Rendi-Wagner werde im September nach Brüssel fahren, um dort die Werbetrommel für Wien zu rühren, heißt es in einer Stellungnahme ihres Ministeriums vom Samstag. Mit über 30.000 Nächtigungen von Experten, die zu Tagungen oder Veranstaltungen anreisen, hätte eine Ansiedelung der EMA in Wien positive Auswirkungen auf den Tourismus und die Wirtschaft, so das Gesundheitsministerium. Wien würde als Forschungsstandort gestärkt, was die Ansiedlung von Start Ups, Pharmaunternehmen, sowie Forschern und Forscherinnen in Wien erwarten ließe. Wenn es gelinge, die EMA nach Wien zu holen, werde Österreich zu der führenden Life-Science Stadt Europas.
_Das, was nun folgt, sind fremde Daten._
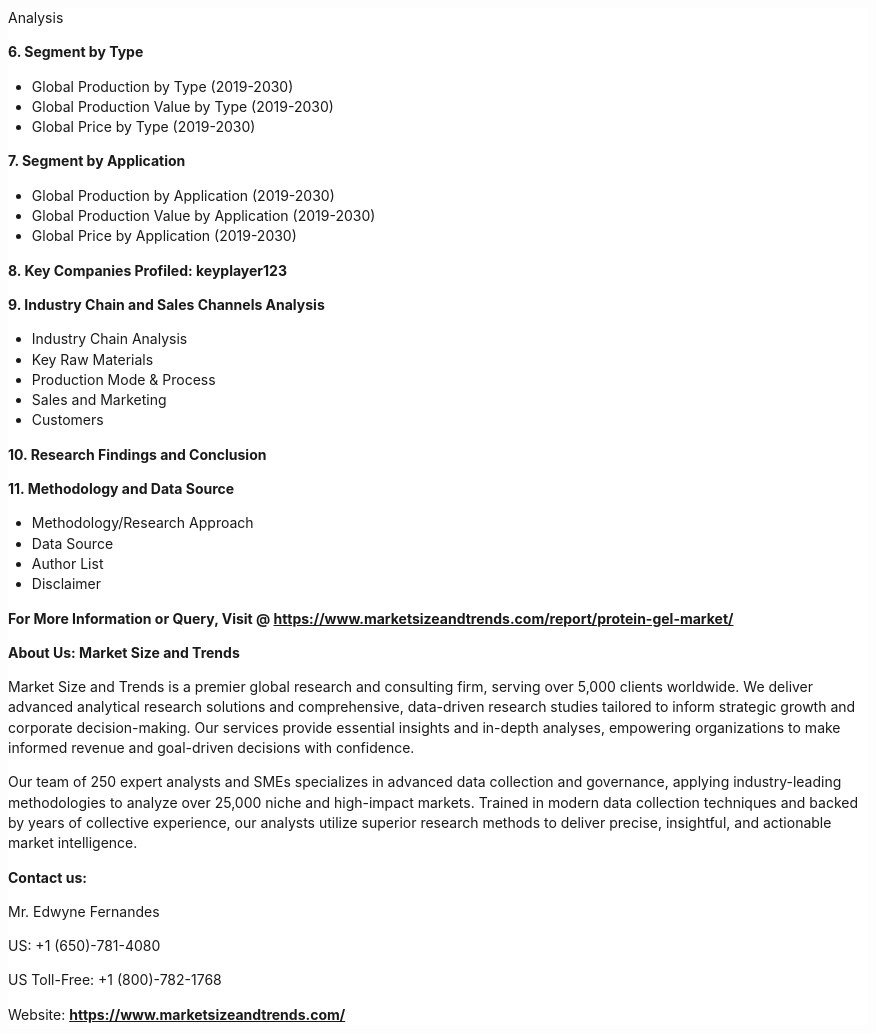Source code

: Analysis&nbsp;</li></ul><p><strong>6. Segment by Type</strong></p><ul><li>Global Production by Type (2019-2030)</li><li>Global Production Value by Type (2019-2030)</li><li>Global Price by Type (2019-2030)</li></ul><p><strong>7. Segment by Application</strong></p><ul><li>Global Production by Application (2019-2030)</li><li>Global Production Value by Application (2019-2030)</li><li>Global Price by Application (2019-2030)</li></ul><p><strong>8. Key Companies Profiled: keyplayer123</strong></p><p><strong>9. Industry Chain and Sales Channels Analysis</strong></p><ul><li>Industry Chain Analysis</li><li>Key Raw Materials</li><li>Production Mode &amp; Process</li><li>Sales and Marketing</li><li>Customers</li></ul><p><strong>10. Research Findings and Conclusion</strong></p><p><strong>11. Methodology and Data Source</strong></p><ul><li>Methodology/Research Approach</li><li>Data Source</li><li>Author List</li><li>Disclaimer</li></ul></p><p><strong>For More Information or Query, Visit @ <a href="https://www.marketsizeandtrends.com/report/protein-gel-market/">https://www.marketsizeandtrends.com/report/protein-gel-market/</a></strong></p><p><strong>About Us: Market Size and Trends</strong></p><p>Market Size and Trends is a premier global research and consulting firm, serving over 5,000 clients worldwide. We deliver advanced analytical research solutions and comprehensive, data-driven research studies tailored to inform strategic growth and corporate decision-making. Our services provide essential insights and in-depth analyses, empowering organizations to make informed revenue and goal-driven decisions with confidence.</p><p>Our team of 250 expert analysts and SMEs specializes in advanced data collection and governance, applying industry-leading methodologies to analyze over 25,000 niche and high-impact markets. Trained in modern data collection techniques and backed by years of collective experience, our analysts utilize superior research methods to deliver precise, insightful, and actionable market intelligence.</p><p><strong>Contact us:</strong></p><p>Mr. Edwyne Fernandes</p><p>US: +1 (650)-781-4080</p><p>US Toll-Free: +1 (800)-782-1768</p><p>Website: <strong><a href="https://www.marketsizeandtrends.com/">https://www.marketsizeandtrends.com/</a></strong></p>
Mahrer: Übersiedlung wäre wichtiger Impuls

Wirtschaftsminister Harald Mahrer (ÖVP) betont, eine Übersiedlung der Europäischen Arzneimittel-Agentur EMA wäre "ein wichtiger Impuls für den Wissenschafts- und Wirtschaftsstandort Österreich". Die "hervorragende Infrastruktur, die geopolitische Lage im Herzen Europas und die hohe Lebensqualität sind starke Argumente für eine Übersiedlung der EMA nach Österreich", so Mahrer in einer Aussendung vom Samstag.

Österreich bilde "die gesamte Wertschöpfungskette im Bereich Life Sciences ab" und verfüge mit der Life Science Strategie seit 2016 "über ein strategisches Planungsinstrument zur weiteren Stärkung des Sektors in Wissenschaft und Wirtschaft". Laut Mahrer ist der Life Sciences Sektor "einer der forschungsintensivsten Sektoren und erwirtschaftet jährlich einen Gesamtumsatz von rund 19 Milliarden Euro. Eine Ansiedlung der EMA würde unsere Innovationskraft und die Sichtbarkeit des Standortes weiter erhöhen, unser internationales Ansehen stärken und wesentliche wirtschaftliche Effekte bringen". Neben der direkten Wertschöpfung profitierten auch Tourismus, Kongressbetreiber und Zulieferbetriebe.